本文:
* * * * * * * * *

説明

鉄道模型車輌の制御装置

【課題】 鉄道模型車輌の駆動用電動モータや該車輌の前照灯、尾灯等の照明の点灯制御を比較的簡単な回路構成により適切かつ確実に行えるようにする。
【解決手段】 鉄道模型車輌の制御装置1において、所定の周波数のパルス信号のデューティ比を調節できる発振回路11を備え、該発振回路によって、車輌の前照灯、その他の照明器具の明るさを調節する。さらに、そのパルス波形を利用することにより、パルスのデューティ比に応じた直流電圧を発生させ、それによって電動モータの出力を調節し、車輌の走行速度をもコントロール制御可能とする。そして、一つのパルス幅調整用のボリュームに操作角度調整可能なストッパを付けることにより、照明は常時点灯していても、車輌は動かないようにすることができる車輌の常時点灯システムを構成する。

【発明の詳細な説明】
【技術分野】
【0001】
本発明は、鉄道模型車輌の駆動制御装置に関し、特に車輌の走行を制御するとともに、車輌の前照灯、尾灯、室内灯、あるいは鉄道模型車輌が走行するジオラマ内の照明等を所要の状態で制御するための鉄道模型車輌の制御装置に関する。
【背景技術】
【0002】
従来、模型車輌等の走行制御を行う制御装置が種々知られており、鉄道模型を例にとれば、給電レールを介して模型車輌に直流電圧を印加可能で、この直流電圧レベルを変えることにより、模型車輌内部のモータの回転速度を変化させることにより模型車輌のスピード制御を行うことができるような構成となっている。
【0003】
ところで、鉄道模型においては、鉄道模型車輌内部のモータだけではなく、模型車輌に取り付けられた室内灯や、模型車輌が走行する道床等に設置される各種ジオラマ部品の照明、踏切、信号などを制御装置によって作動させている。

* * * * * * * * *

データセット:

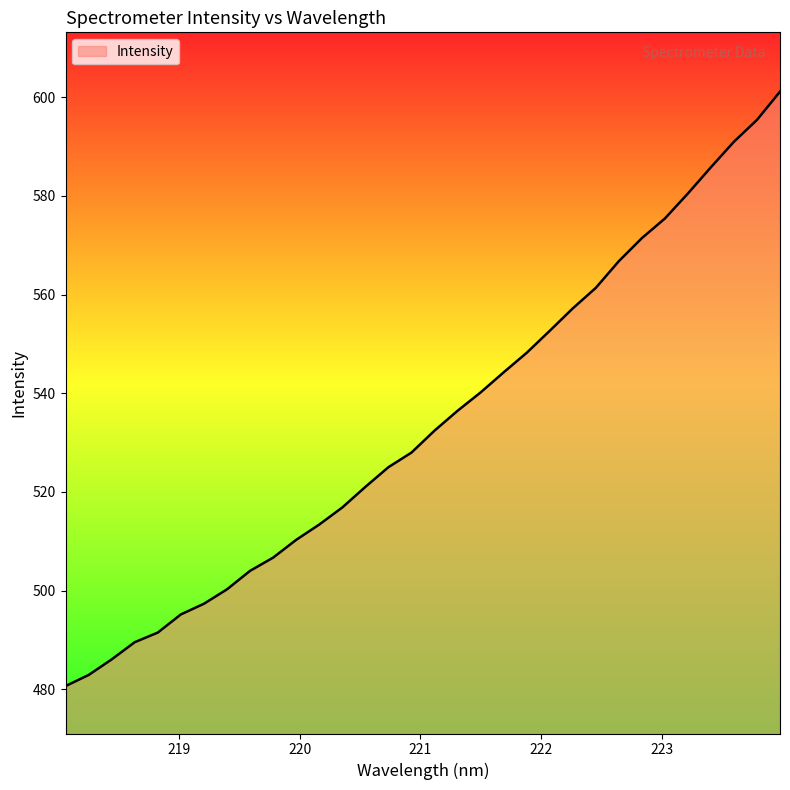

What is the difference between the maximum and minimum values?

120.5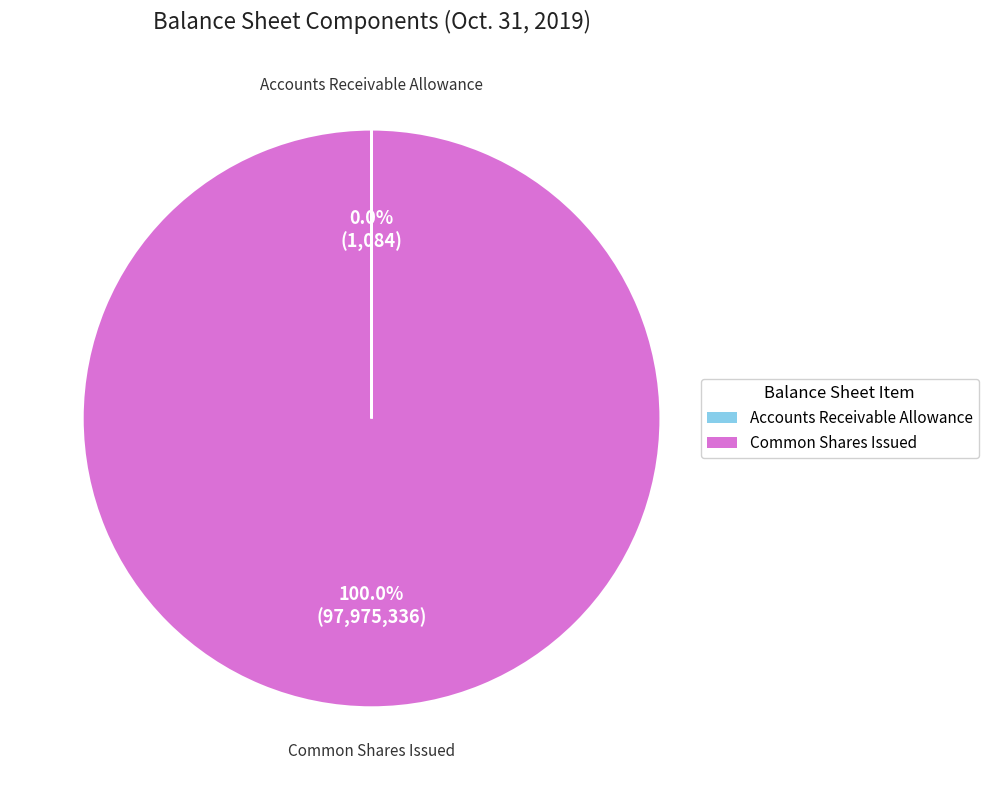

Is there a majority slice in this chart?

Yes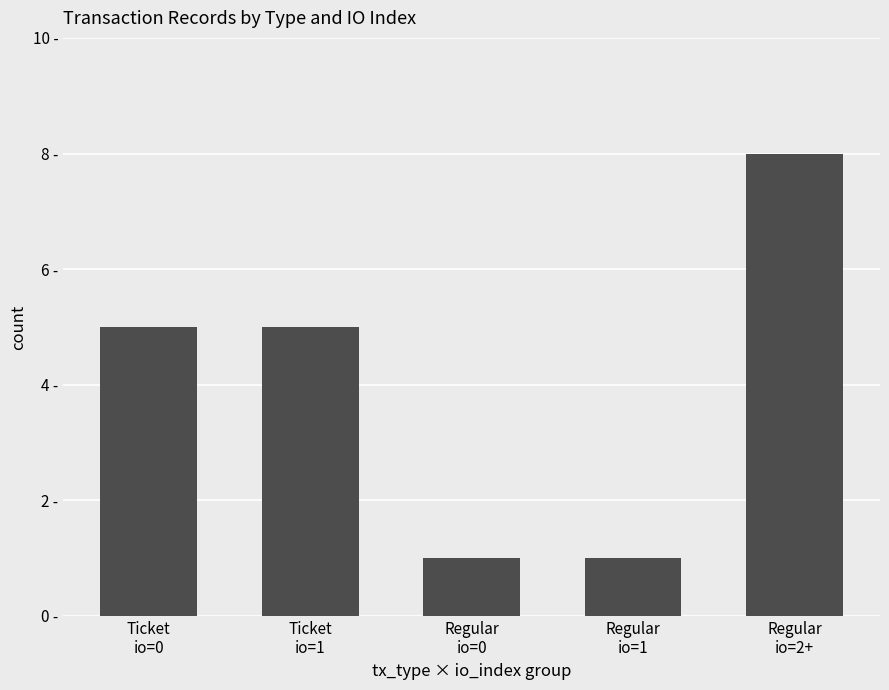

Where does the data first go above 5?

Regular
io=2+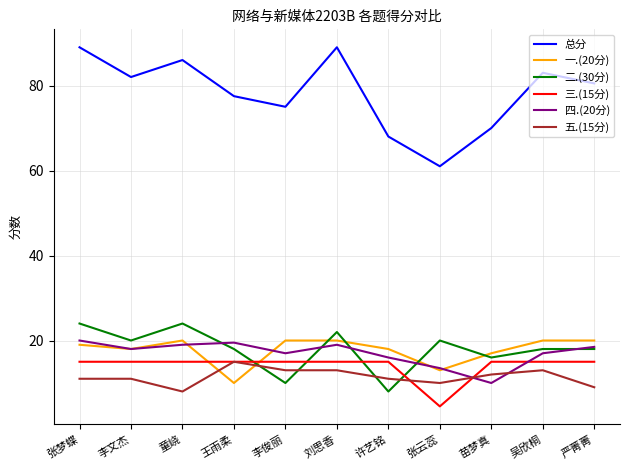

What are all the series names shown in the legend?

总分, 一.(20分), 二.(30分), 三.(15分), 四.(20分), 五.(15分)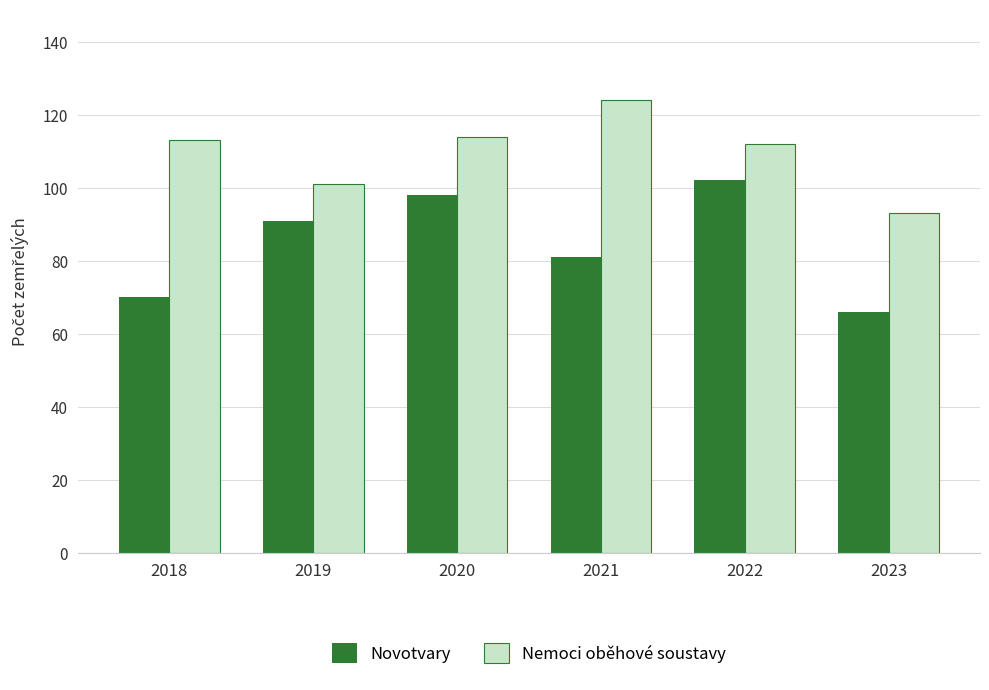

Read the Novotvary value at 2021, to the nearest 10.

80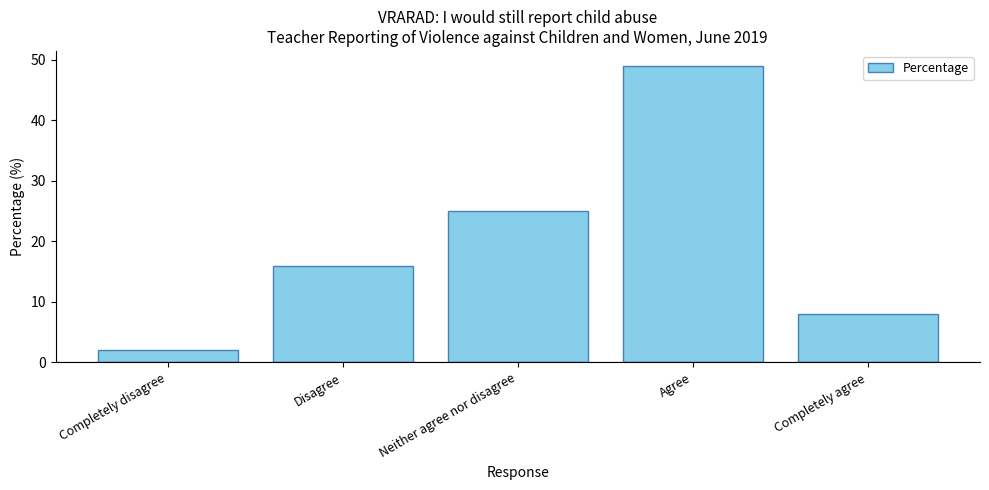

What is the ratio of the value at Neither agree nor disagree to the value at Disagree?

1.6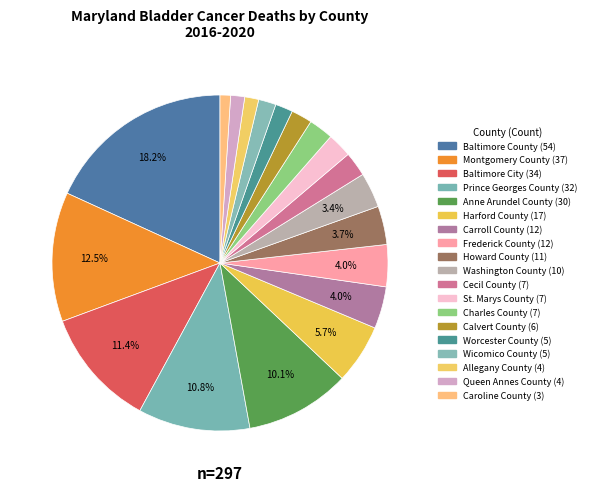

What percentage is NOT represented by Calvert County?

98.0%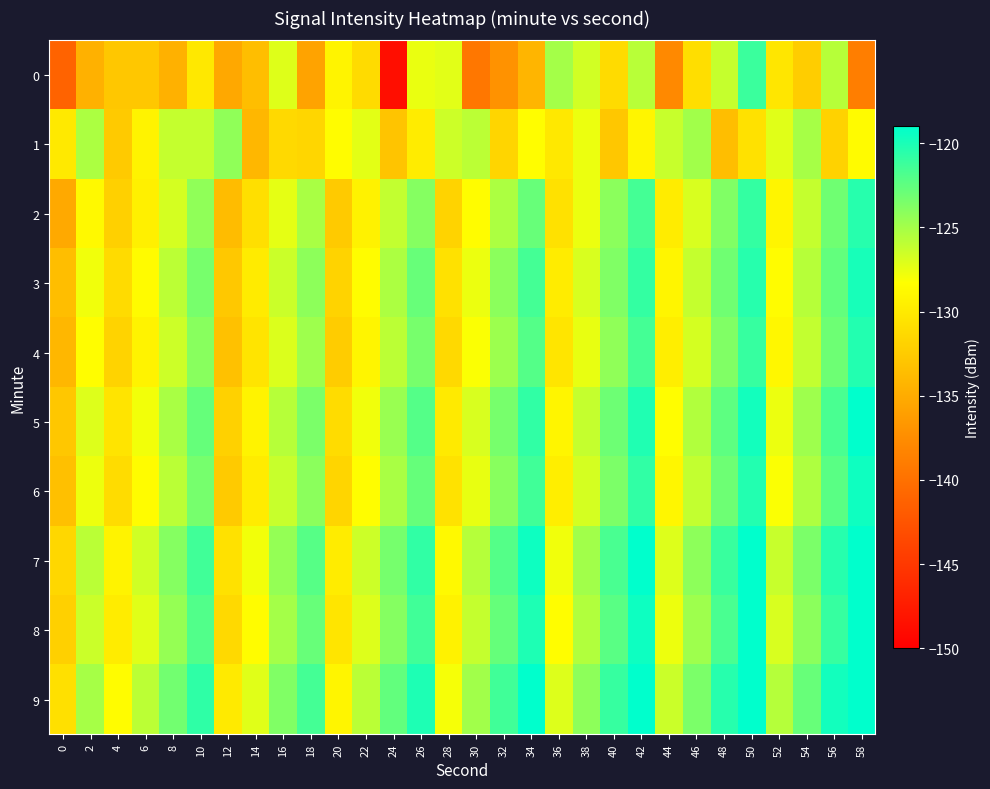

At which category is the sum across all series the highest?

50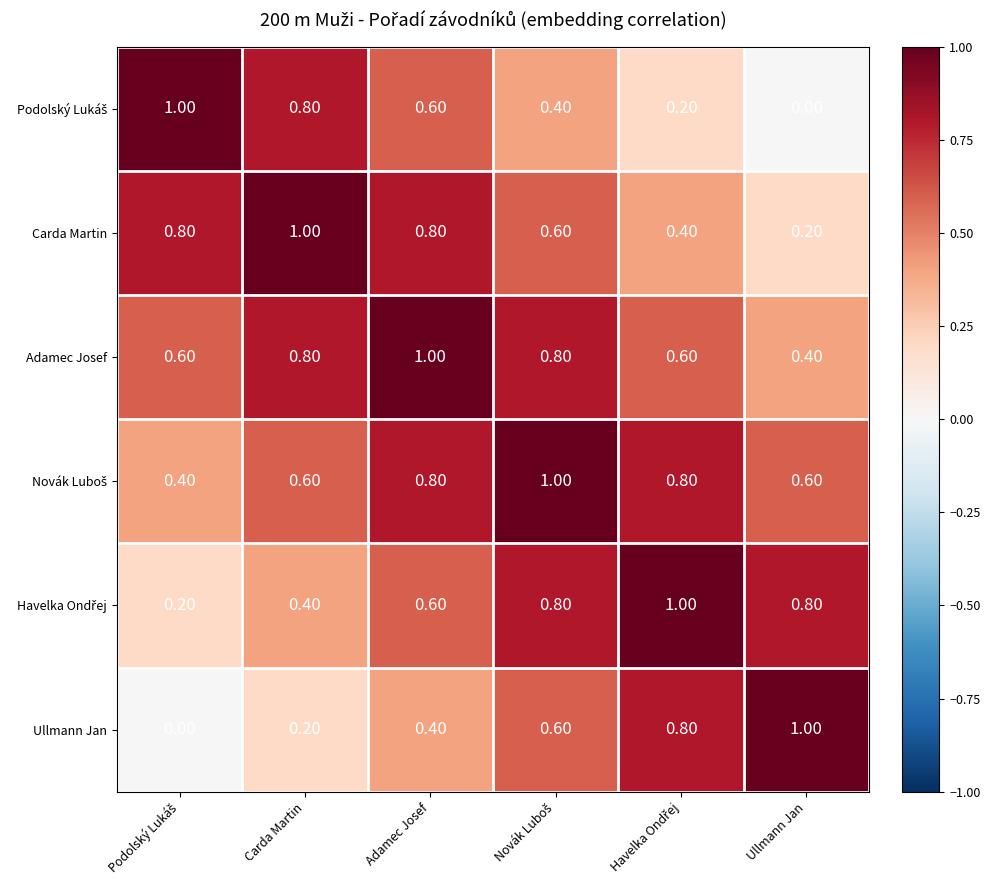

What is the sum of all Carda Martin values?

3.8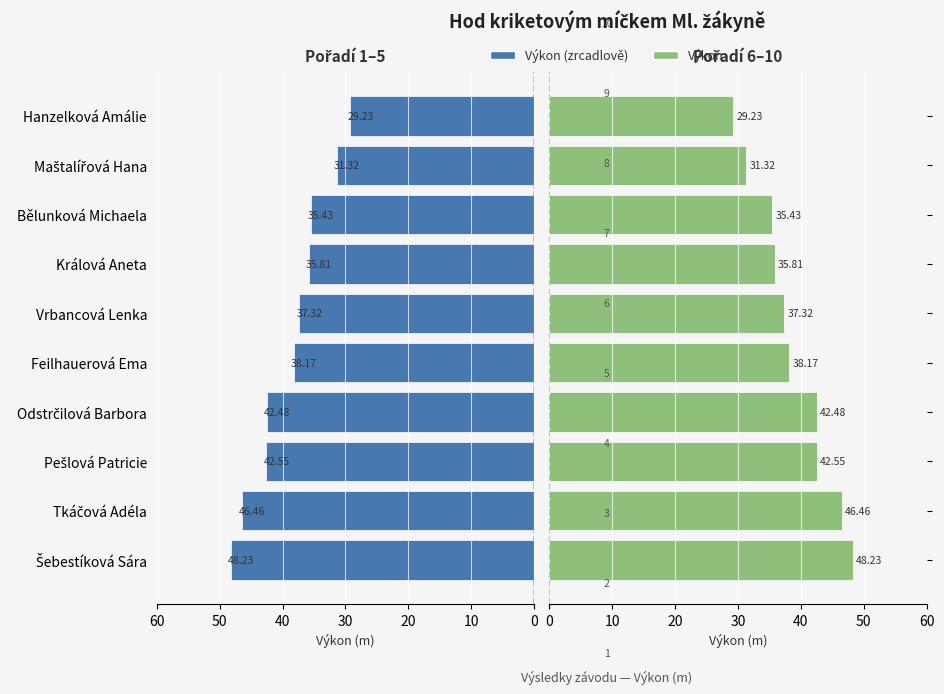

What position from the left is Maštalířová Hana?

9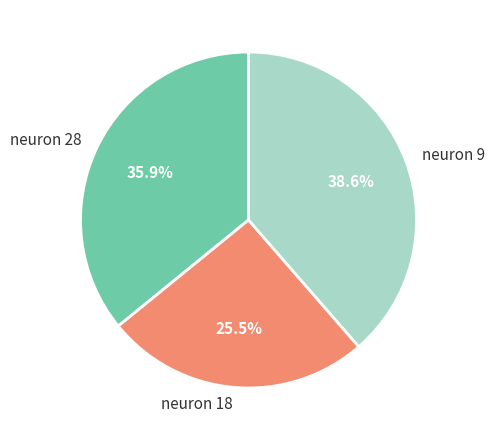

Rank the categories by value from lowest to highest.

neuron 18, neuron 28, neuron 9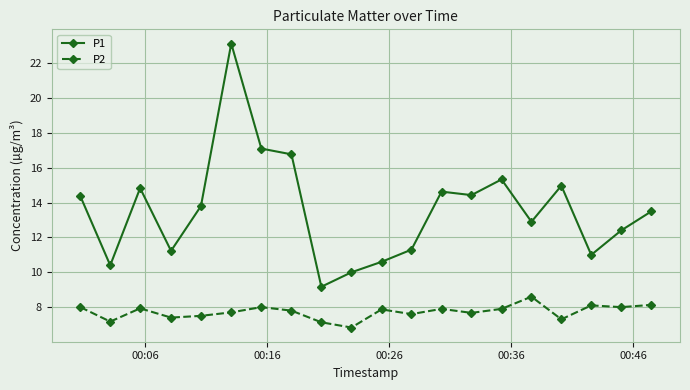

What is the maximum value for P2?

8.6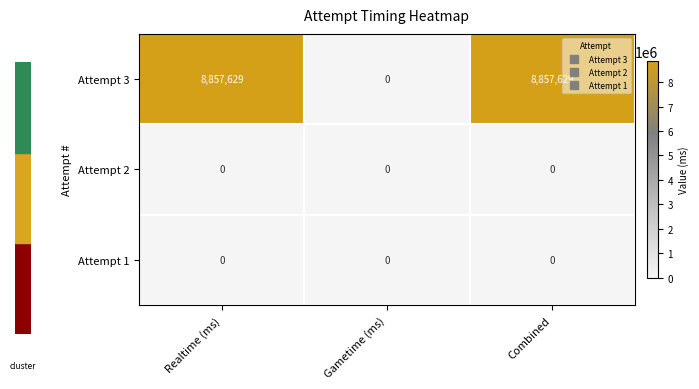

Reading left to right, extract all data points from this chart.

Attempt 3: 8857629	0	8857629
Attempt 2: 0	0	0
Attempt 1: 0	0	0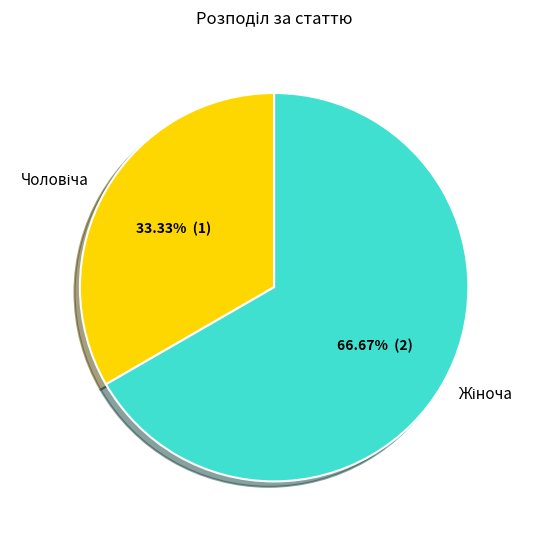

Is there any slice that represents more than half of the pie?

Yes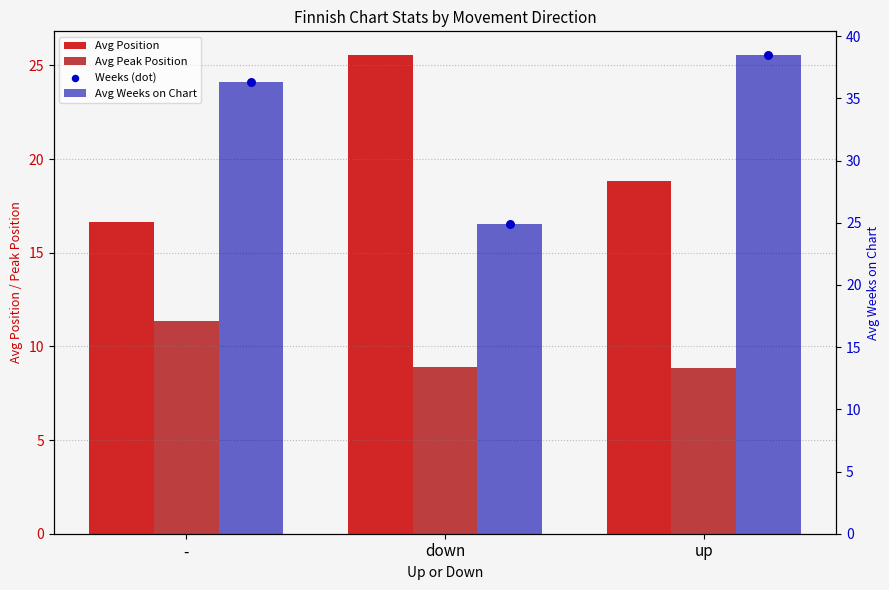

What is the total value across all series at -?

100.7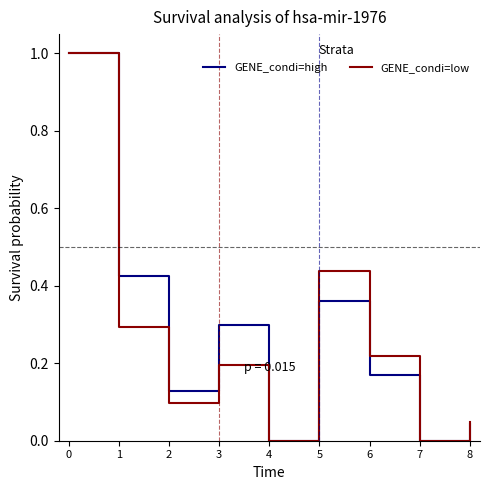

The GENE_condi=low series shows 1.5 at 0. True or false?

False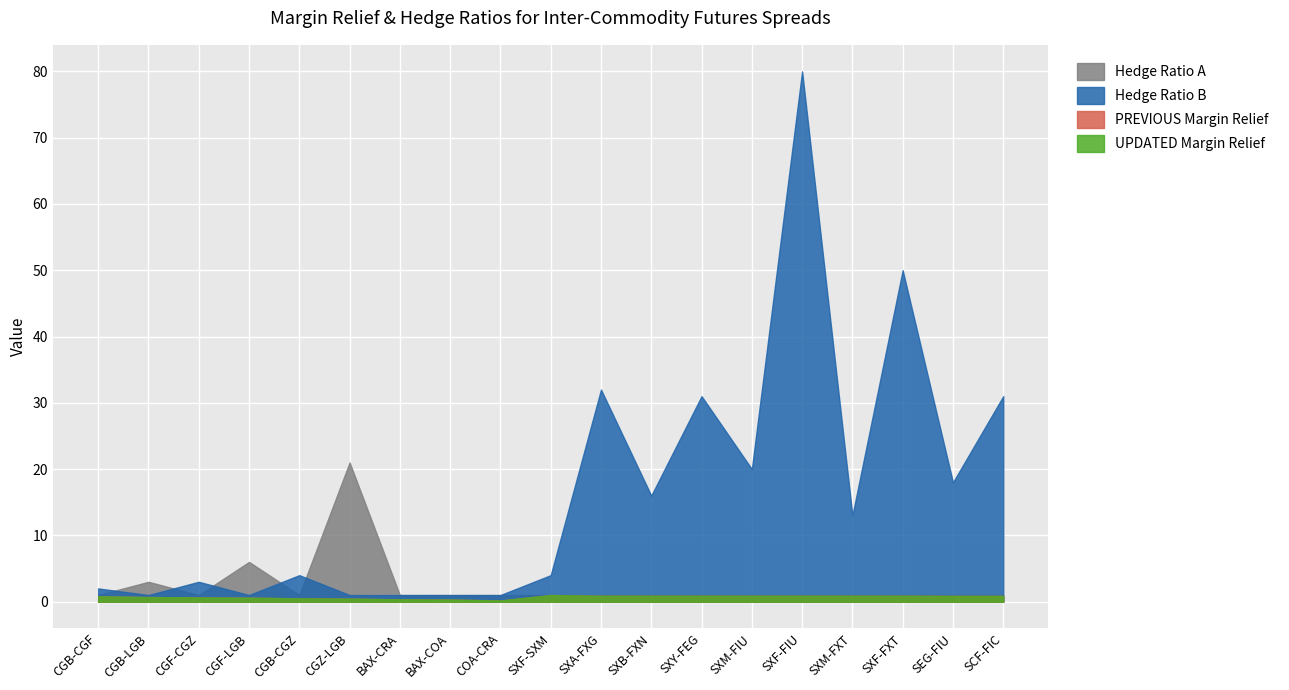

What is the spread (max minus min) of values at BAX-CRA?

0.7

* * * * * * * * *

課題の指示:
本文について、次の問いに答えてください。
1. 発振回路は、どのような信号の何を調節できますか？
2. 従来の制御装置では、何を変えることで模型車輌内部のモータの回転速度を変化させますか？
3. 鉄道模型において、車輌内部のモータのほかに制御装置で作動させているものは何ですか？

模範解答:
1. 所定の周波数のパルス信号のデューティ比
2. 給電レールを介して模型車輌に印加する直流電圧のレベル
3. 模型車輌に取り付けられた室内灯、模型車輌が走行する道床等に設置される各種ジオラマ部品の照明、踏切、信号など